Additional results corresponding to the analysis of the original full data such as the distribution of subjects in each VISN (Additional file 1: Appendix Table S3), goodness of fit statistics (Additional file 1: Appendix Table S4), how long each model took to fit (Additional file 1: Appendix Table S5) and full covariate models (Additional file 1: Appendix Tables S6 and S7) are in the appendix. Additional file 1: Appendix Table S5 shows that fitting LMM in R’s lme4 package required about 4 times longer time than SAS’s Proc MIXED. Also, while it was not possible to fit GLMM in R, fitting GLMM in Proc GLIMMIX took longer time than obtaining pooled estimates of parameters via REMR.

Discussion and conclusion

Models with random effects are useful for patient level inference just as marginal models are useful for population level inference. However, for very large data sets, it can be difficult to fit models with random effects using commonly available statistical software such as SAS. There are very few papers on this topic and the most recent work involves a 2-stage Bayesian algorithm [12]. While their method has advantages, there are problems when one needs to adjust for multiple covariates, and it is not clear whether their approach will work in VLDS settings as large as ours.

This study assesses and compares REMR to two sampling based approaches using bootstrap simulation studies. Our results indicate that REMR provides parameter estimates that are less likely to be biased with smaller standard errors when the VISN level estimates are homogenous. The sampling approaches also provide parameter estimates that were equivalent to the full data estimates except when the outcome variable was binary.
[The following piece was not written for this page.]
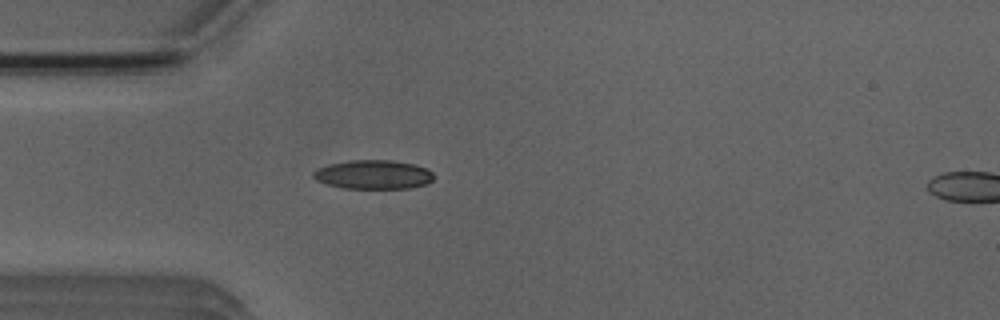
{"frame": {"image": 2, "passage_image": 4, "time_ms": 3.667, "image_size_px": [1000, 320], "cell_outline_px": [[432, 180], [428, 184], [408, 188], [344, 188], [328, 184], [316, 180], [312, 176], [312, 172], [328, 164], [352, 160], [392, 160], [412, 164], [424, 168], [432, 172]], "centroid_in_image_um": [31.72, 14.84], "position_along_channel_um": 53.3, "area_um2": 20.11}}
Thus, when the interest is to fit random effect models in repeated measures data with very large sample size, REMR may be used as a good alternative.

Some ad-hoc approaches can also be considered to ameliorate the challenges with the double optimization required when fitting GLMM to VLDS. For example, SAS Proc HPMIXED is developed to fit LMM to VLDS and provides computational advantages over Proc Mixed in certain situations. Also, sorting the data by variables that need to be in the CLASS statement of Proc MIXED or GLIMMIX, sorting by random effect subject identifiers, may also alleviate the computational burden. However, all of these methods can often not overcome the computational challenges with very large data sets, like those mentioned in the introduction, which makes REMR attractive.
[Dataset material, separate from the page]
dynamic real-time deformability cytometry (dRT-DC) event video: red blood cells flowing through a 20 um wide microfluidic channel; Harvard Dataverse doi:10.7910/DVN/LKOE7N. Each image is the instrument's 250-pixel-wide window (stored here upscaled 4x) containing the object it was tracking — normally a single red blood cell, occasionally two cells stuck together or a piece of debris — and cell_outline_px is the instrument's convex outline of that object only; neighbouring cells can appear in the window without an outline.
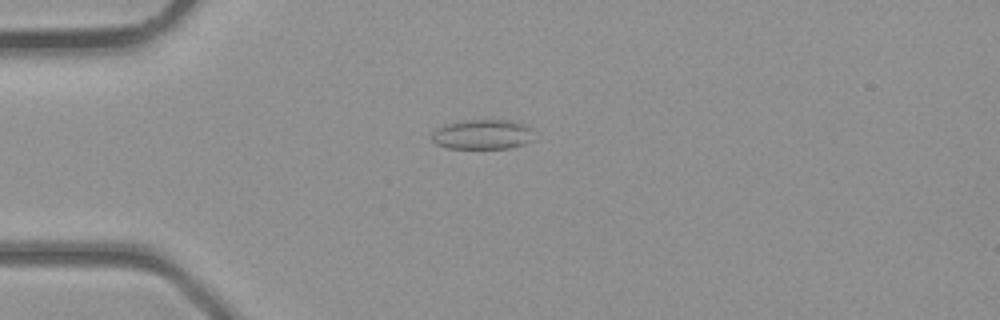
{"species": "common noctule bat (a hibernating species)", "species_latin": "Nyctalus noctula", "temperature_condition": "room temperature", "stored_images_in_passage": 30, "camera_frame_rate_fps": 3000, "um_per_image_px": 0.085, "animal": {"sex": "male", "body_mass_g": 23.1, "forearm_length_mm": 52.7}, "frame": {"image": 1, "passage_image": 1, "time_ms": 0.0, "image_size_px": [1000, 320], "cell_outline_px": [[532, 140], [524, 144], [508, 148], [448, 148], [436, 144], [432, 140], [432, 132], [436, 128], [444, 124], [468, 120], [512, 120], [524, 124], [528, 128]], "centroid_in_image_um": [40.95, 11.42], "position_along_channel_um": 44.0, "area_um2": 17.57}}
One of the key problems with REMR is handling situations involving heterogeneous parameter estimates. For example, Additional file 1: Appendix Figures S4 and S5 show the estimates for VISNs 13 and 14 which are clearly outliers in the opposite direction. One approach is to remove these outliers, as we did, and obtain unbiased and efficient estimates. The estimates after removing the VISNs with outliers are in Figures 1 and 2. Another approach, illustrated in an extensive simulation study by Morton et al. [41, 41] is to incorporate important covariates at either the study or person level. However, despite the importance of including covariates, a model that includes a covariate that is an aggregate of a person-level characteristic rather than a study characteristic may also produce biased results. The trade-off between the biases of incorporating an aggregated covariate versus excluding it requires further exploration. While Bayesian random effects meta regression [10, 50, 51] may be is an alternative, it is not clear how these methods will work for VLDSs and is a topic of future work.

Our work demonstrates a variety of approaches that may be used in analyses of VLDSs, especially when observations are clustered such as in a longitudinal setting. Our simulation results show that SRS and StRS approaches appear to lead to reasonable parameter estimates with Gaussian responses but may be biased when responses are non-Gaussian (eg. Binary). REMR may be an optimal strategy for both Gaussian and non-Gaussian responses, especially when parameter estimates are homogeneous across clusters.